PROBLEM STATEMENT
Copy out the text of each entry below line for line, leaving out the pictures.

DATASET RECORDS
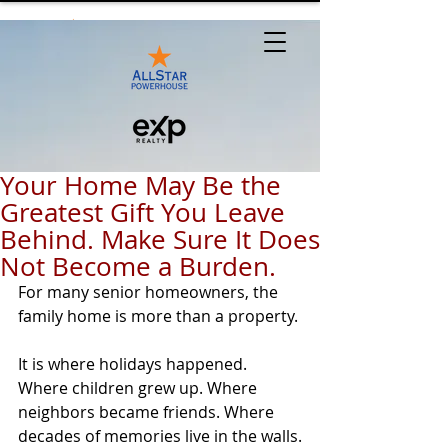
Your Home May Be the
Greatest Gift You Leave
Behind. Make Sure It Does
Not Become a Burden.
For many senior homeowners, the 
family home is more than a property.
It is where holidays happened. 
Where children grew up. Where 
neighbors became friends. Where 
decades of memories live in the walls.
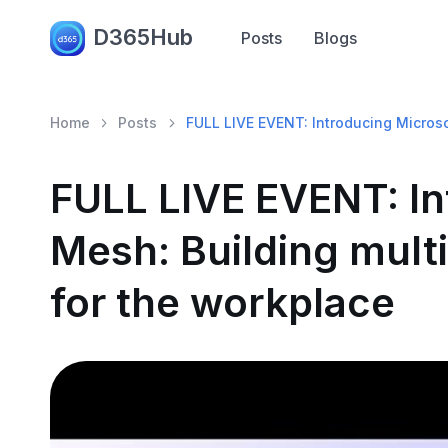
D365Hub
Posts
Blogs
Home
Posts
FULL LIVE EVENT: Introducing Microso
FULL LIVE EVENT: In
Mesh: Building mult
for the workplace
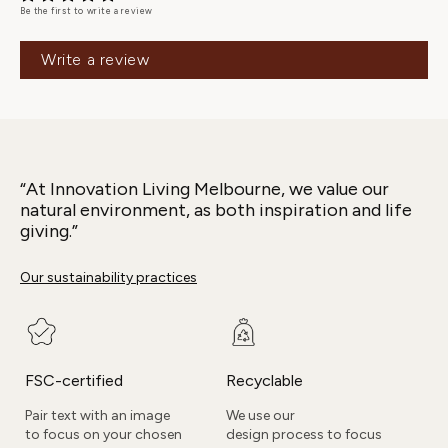
Be the first to write a review
Write a review
“At Innovation Living Melbourne, we value our
natural environment, as both inspiration and life
giving.”
Our sustainability practices
FSC-certified
Recyclable
Pair text with an image
We use our
to focus on your chosen
design process to focus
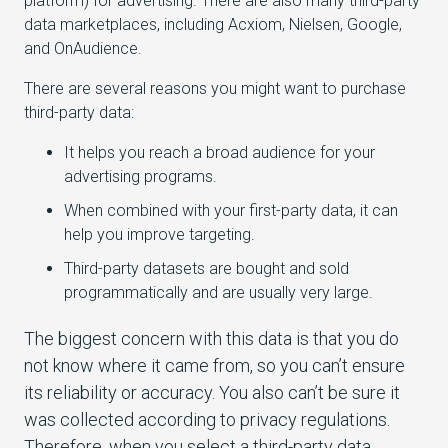
platform) for advertising. There are also many third-party
data marketplaces, including Acxiom, Nielsen, Google,
and OnAudience.
There are several reasons you might want to purchase
third-party data:
It helps you reach a broad audience for your
advertising programs.
When combined with your first-party data, it can
help you improve targeting.
Third-party datasets are bought and sold
programmatically and are usually very large.
The biggest concern with this data is that you do
not know where it came from, so you can’t ensure
its reliability or accuracy. You also can’t be sure it
was collected according to privacy regulations.
Therefore, when you select a third-party data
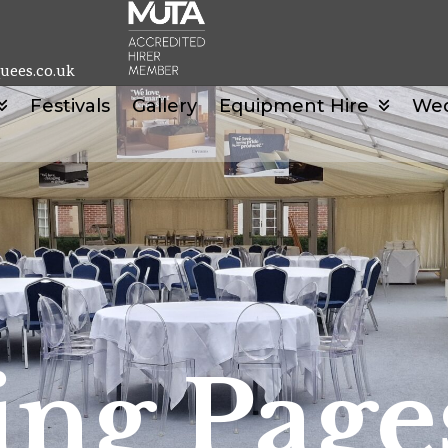
uees.co.uk
Festivals
Gallery
Equipment Hire
We
ng Page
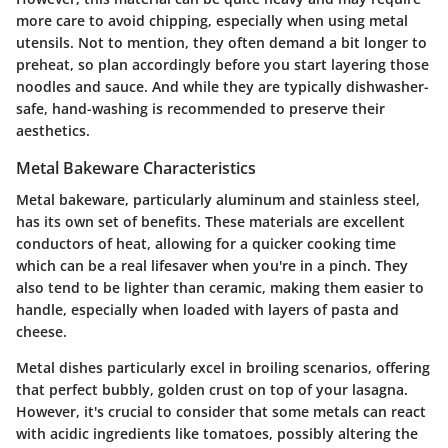
more care to avoid chipping, especially when using metal
utensils. Not to mention, they often demand a bit longer to
preheat, so plan accordingly before you start layering those
noodles and sauce. And while they are typically dishwasher-
safe, hand-washing is recommended to preserve their
aesthetics.
Metal Bakeware Characteristics
Metal bakeware, particularly aluminum and stainless steel,
has its own set of benefits. These materials are excellent
conductors of heat, allowing for a quicker cooking time
which can be a real lifesaver when you're in a pinch. They
also tend to be lighter than ceramic, making them easier to
handle, especially when loaded with layers of pasta and
cheese.
Metal dishes particularly excel in broiling scenarios, offering
that perfect bubbly, golden crust on top of your lasagna.
However, it's crucial to consider that some metals can react
with acidic ingredients like tomatoes, possibly altering the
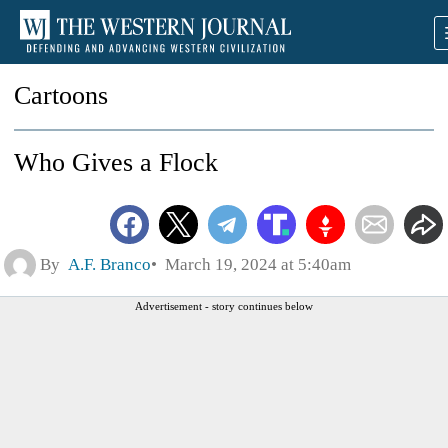
Cartoons
Who Gives a Flock
By
A.F. Branco
March 19, 2024 at 5:40am
Advertisement - story continues below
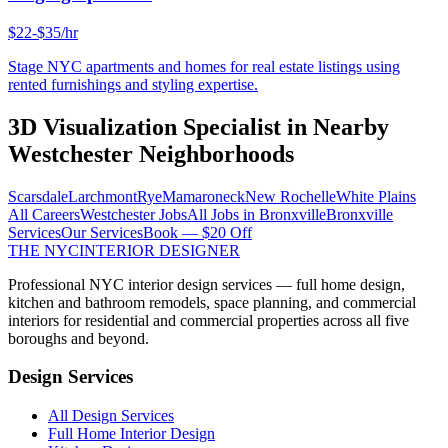
$22-$35/hr
Stage NYC apartments and homes for real estate listings using
rented furnishings and styling expertise.
3D Visualization Specialist
in Nearby
Westchester
Neighborhoods
Scarsdale
Larchmont
Rye
Mamaroneck
New Rochelle
White Plains
All Careers
Westchester
Jobs
All Jobs in
Bronxville
Bronxville
Services
Our Services
Book — $20 Off
THE NYC
INTERIOR DESIGNER
Professional NYC interior design services — full home design,
kitchen and bathroom remodels, space planning, and commercial
interiors for residential and commercial properties across all five
boroughs and beyond.
Design Services
All Design Services
Full Home Interior Design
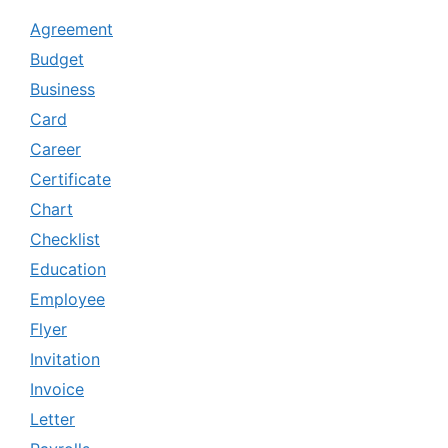
Agreement
Budget
Business
Card
Career
Certificate
Chart
Checklist
Education
Employee
Flyer
Invitation
Invoice
Letter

SOLUTION FOR THIS TASK
Your Home May Be the
Greatest Gift You Leave
Behind. Make Sure It Does
Not Become a Burden.
For many senior homeowners, the 
family home is more than a property.
It is where holidays happened. 
Where children grew up. Where 
neighbors became friends. Where 
decades of memories live in the walls.
D365Hub
Posts
Blogs
Home
Posts
FULL LIVE EVENT: Introducing Microso
FULL LIVE EVENT: In
Mesh: Building mult
for the workplace
Be the first to write a review
Write a review
“At Innovation Living Melbourne, we value our
natural environment, as both inspiration and life
giving.”
Our sustainability practices
FSC-certified
Recyclable
Pair text with an image
We use our
to focus on your chosen
design process to focus
platform) for advertising. There are also many third-party
data marketplaces, including Acxiom, Nielsen, Google,
and OnAudience.
There are several reasons you might want to purchase
third-party data:
It helps you reach a broad audience for your
advertising programs.
When combined with your first-party data, it can
help you improve targeting.
Third-party datasets are bought and sold
programmatically and are usually very large.
The biggest concern with this data is that you do
not know where it came from, so you can’t ensure
its reliability or accuracy. You also can’t be sure it
was collected according to privacy regulations.
Therefore, when you select a third-party data
uees.co.uk
Festivals
Gallery
Equipment Hire
We
ng Page
more care to avoid chipping, especially when using metal
utensils. Not to mention, they often demand a bit longer to
preheat, so plan accordingly before you start layering those
noodles and sauce. And while they are typically dishwasher-
safe, hand-washing is recommended to preserve their
aesthetics.
Metal Bakeware Characteristics
Metal bakeware, particularly aluminum and stainless steel,
has its own set of benefits. These materials are excellent
conductors of heat, allowing for a quicker cooking time
which can be a real lifesaver when you're in a pinch. They
also tend to be lighter than ceramic, making them easier to
handle, especially when loaded with layers of pasta and
cheese.
Metal dishes particularly excel in broiling scenarios, offering
that perfect bubbly, golden crust on top of your lasagna.
However, it's crucial to consider that some metals can react
with acidic ingredients like tomatoes, possibly altering the
Cartoons
Who Gives a Flock
By
A.F. Branco
March 19, 2024 at 5:40am
Advertisement - story continues below
$22-$35/hr
Stage NYC apartments and homes for real estate listings using
rented furnishings and styling expertise.
3D Visualization Specialist
in Nearby
Westchester
Neighborhoods
Scarsdale
Larchmont
Rye
Mamaroneck
New Rochelle
White Plains
All Careers
Westchester
Jobs
All Jobs in
Bronxville
Bronxville
Services
Our Services
Book — $20 Off
THE NYC
INTERIOR DESIGNER
Professional NYC interior design services — full home design,
kitchen and bathroom remodels, space planning, and commercial
interiors for residential and commercial properties across all five
boroughs and beyond.
Design Services
All Design Services
Full Home Interior Design
Agreement
Budget
Business
Card
Career
Certificate
Chart
Checklist
Education
Employee
Flyer
Invitation
Invoice
Letter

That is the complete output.